───── PASSAGE SHOWN

The Bay of Plenty Rugby Union (also referred to as "Bay of Plenty" or "BOPRU") is the governing body for rugby union in a portion of the Bay of Plenty Region of New Zealand. Its colours are dark blue and yellow in a hooped design. The BOPRU govern the running of the Bay of Plenty representative team which have won New Zealand's first-tier domestic competition National Provincial Championship (Air New Zealand Cup and ITM Cup) once. Their most recent victory was the 1976 competition, they were the first side to win the competition. Bay of Plenty also acts as a primary feeder to the Chiefs, who play in the Super Rugby competition.

The union also administers all club rugby within the region, including the Bayfair Baywide competition and other senior club rugby. As well, the union is responsible for school rugby.

History
Bay of Plenty played a prominent role in the early history of rugby in New Zealand. The 1888–89 New Zealand Natives (the first New Zealand representative rugby team to tour beyond Australia) included five Warbrick brothers from the small Bay of Plenty settlement of Matata. Dave Gallaher, the captain of the legendary 1905 All Black Originals, grew up in Katikati. But it was not until 1911 that a separate Bay of Plenty Rugby Football Union was established. Before then Bay of Plenty was included within the South Auckland union. The current nickname for the team is the "Steamers".

Representatives

Bay of Plenty-based players were amongst the most prominent in the formative years of the game, but it was not until 1911 that the Bay of Plenty union was fully affiliated to the national body. Up until this time the BOP union was included within the South Auckland union boundaries. As the boundaries of the new union grew, and new sub-unions were formed, the union achieved its first national representation when A.L. McLean was selected for the All Blacks in 1921. McLean was the first of 22 men who have represented New Zealand while wearing the blue and gold hoops, in addition to the many players who received their rugby education in the Bay of Plenty before achieving higher honours elsewhere. As the heartland of Maori rugby the region has produced a large number of Māori All Blacks, while age group and secondary school teams from throughout the union have also established a long and successful heritage that is the envy of many.

Great players

Sam Cane who hails from Reporoa is the most capped All Black who has represented Bay of Plenty. 
Cane has 70 caps for the New Zealand National team and has been the captain since the start of 2020.

Les McLean was the first of the 22 players who have so far been selected for the All Blacks from Bay of Plenty. He played as a forward in the second and third tests against the 1921 Springboks – and at full-back against New South Wales in 1923.

Hika Reid hails from Ngongotahā near Rotorua, Reid's grandfather, J. Hikatarewa, played for New Zealand Maori in 1913. Reid was selected for the All Blacks in 1980 when test incumbent Andy Dalton was unavailable for what turned out to be a disappointing tour of Australia. Reid's performances at hooker, however, were impressive. A dynamic runner with ball in hand, he revolutionised the way in which hookers played the game. Sean Fitzpatrick was the most famous of those to adopt this high-energy approach. His try in the second test victory over Australia in Brisbane has been described as one of 'the most spectacular tries in test history'. He started and finished a move that began 10 m from his own try line. Despite this sort of ability, for much of his career Reid was Andy Dalton's understudy. By 1986 he had also slipped behind Fitzpatrick, and he was overlooked for the 1987 World Cup.

──────────
───── INFORMATION

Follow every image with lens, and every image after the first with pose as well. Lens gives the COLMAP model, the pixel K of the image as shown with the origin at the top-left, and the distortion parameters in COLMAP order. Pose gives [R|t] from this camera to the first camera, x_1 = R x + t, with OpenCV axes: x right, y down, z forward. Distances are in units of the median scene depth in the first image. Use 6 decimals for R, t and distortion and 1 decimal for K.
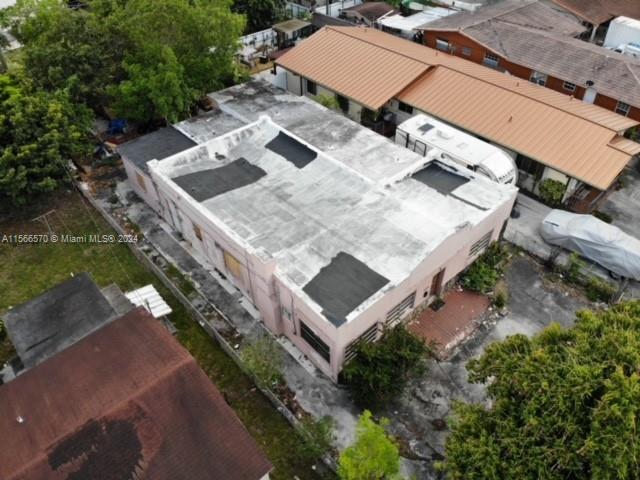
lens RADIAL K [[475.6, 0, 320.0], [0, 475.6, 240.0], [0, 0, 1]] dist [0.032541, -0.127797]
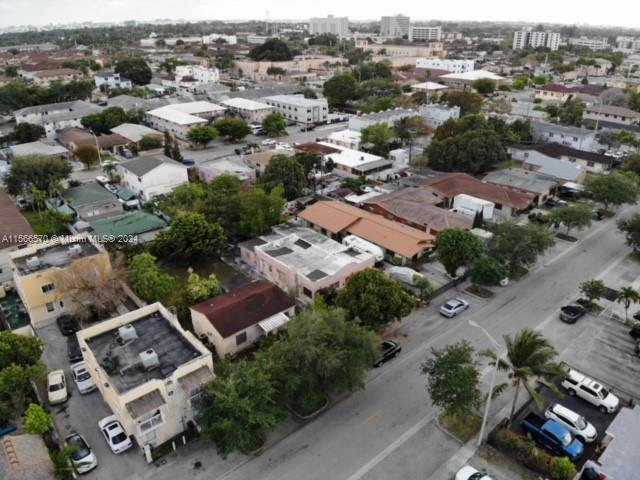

──────────
───── INFORMATION

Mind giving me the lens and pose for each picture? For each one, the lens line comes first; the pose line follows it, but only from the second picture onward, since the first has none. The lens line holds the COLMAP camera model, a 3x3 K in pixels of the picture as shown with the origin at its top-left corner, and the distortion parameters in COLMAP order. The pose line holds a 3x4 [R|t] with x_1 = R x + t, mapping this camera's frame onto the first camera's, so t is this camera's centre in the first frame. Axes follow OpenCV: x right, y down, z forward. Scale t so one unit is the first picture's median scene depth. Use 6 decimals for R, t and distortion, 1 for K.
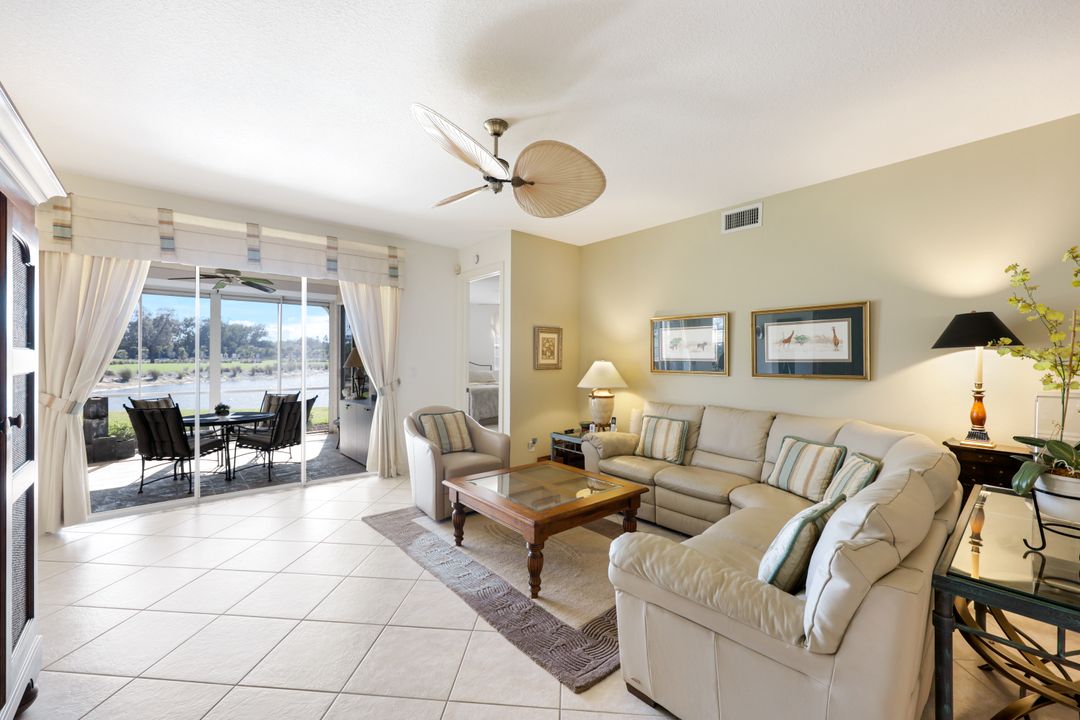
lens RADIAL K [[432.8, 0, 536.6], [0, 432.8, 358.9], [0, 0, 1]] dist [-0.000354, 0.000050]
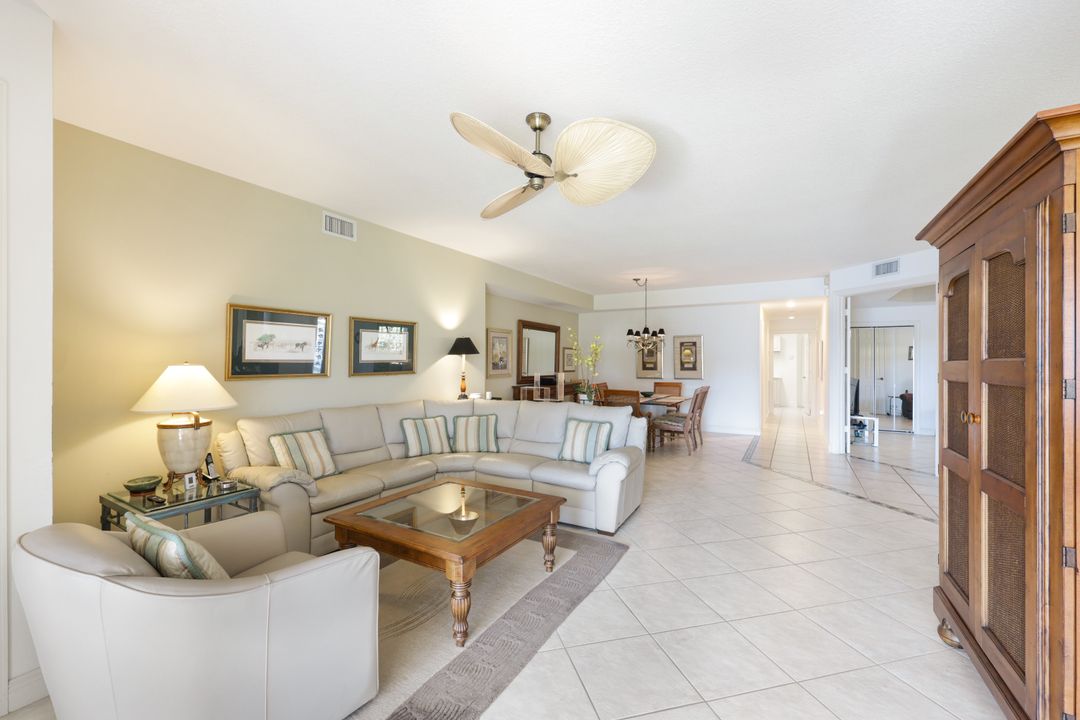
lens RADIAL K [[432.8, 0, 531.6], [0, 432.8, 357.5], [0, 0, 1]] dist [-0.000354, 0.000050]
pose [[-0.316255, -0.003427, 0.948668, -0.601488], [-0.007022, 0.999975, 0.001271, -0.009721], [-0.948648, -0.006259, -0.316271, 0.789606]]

──────────

REQUIRED ACTION 1 ->
Edit the passage on Bay of Plenty rugby by reproducing it starting at "Cane has 70" and ending at "Wales in 1923.", with "forward" changed to "lock".
REQUIRED ACTION 2 ->
In one to three sentences, explain why Hika Reid was picked for the All Blacks in 1980, according to the passage on Bay of Plenty rugby.

RESPONSE BOX 1 ->
Cane has 70 caps for the New Zealand National team and has been the captain since the start of 2020.

Les McLean was the first of the 22 players who have so far been selected for the All Blacks from Bay of Plenty. He played as a lock in the second and third tests against the 1921 Springboks – and at full-back against New South Wales in 1923.

RESPONSE BOX 2 ->
Reid was selected because Andy Dalton, the test incumbent at hooker, was unavailable for the 1980 tour of Australia.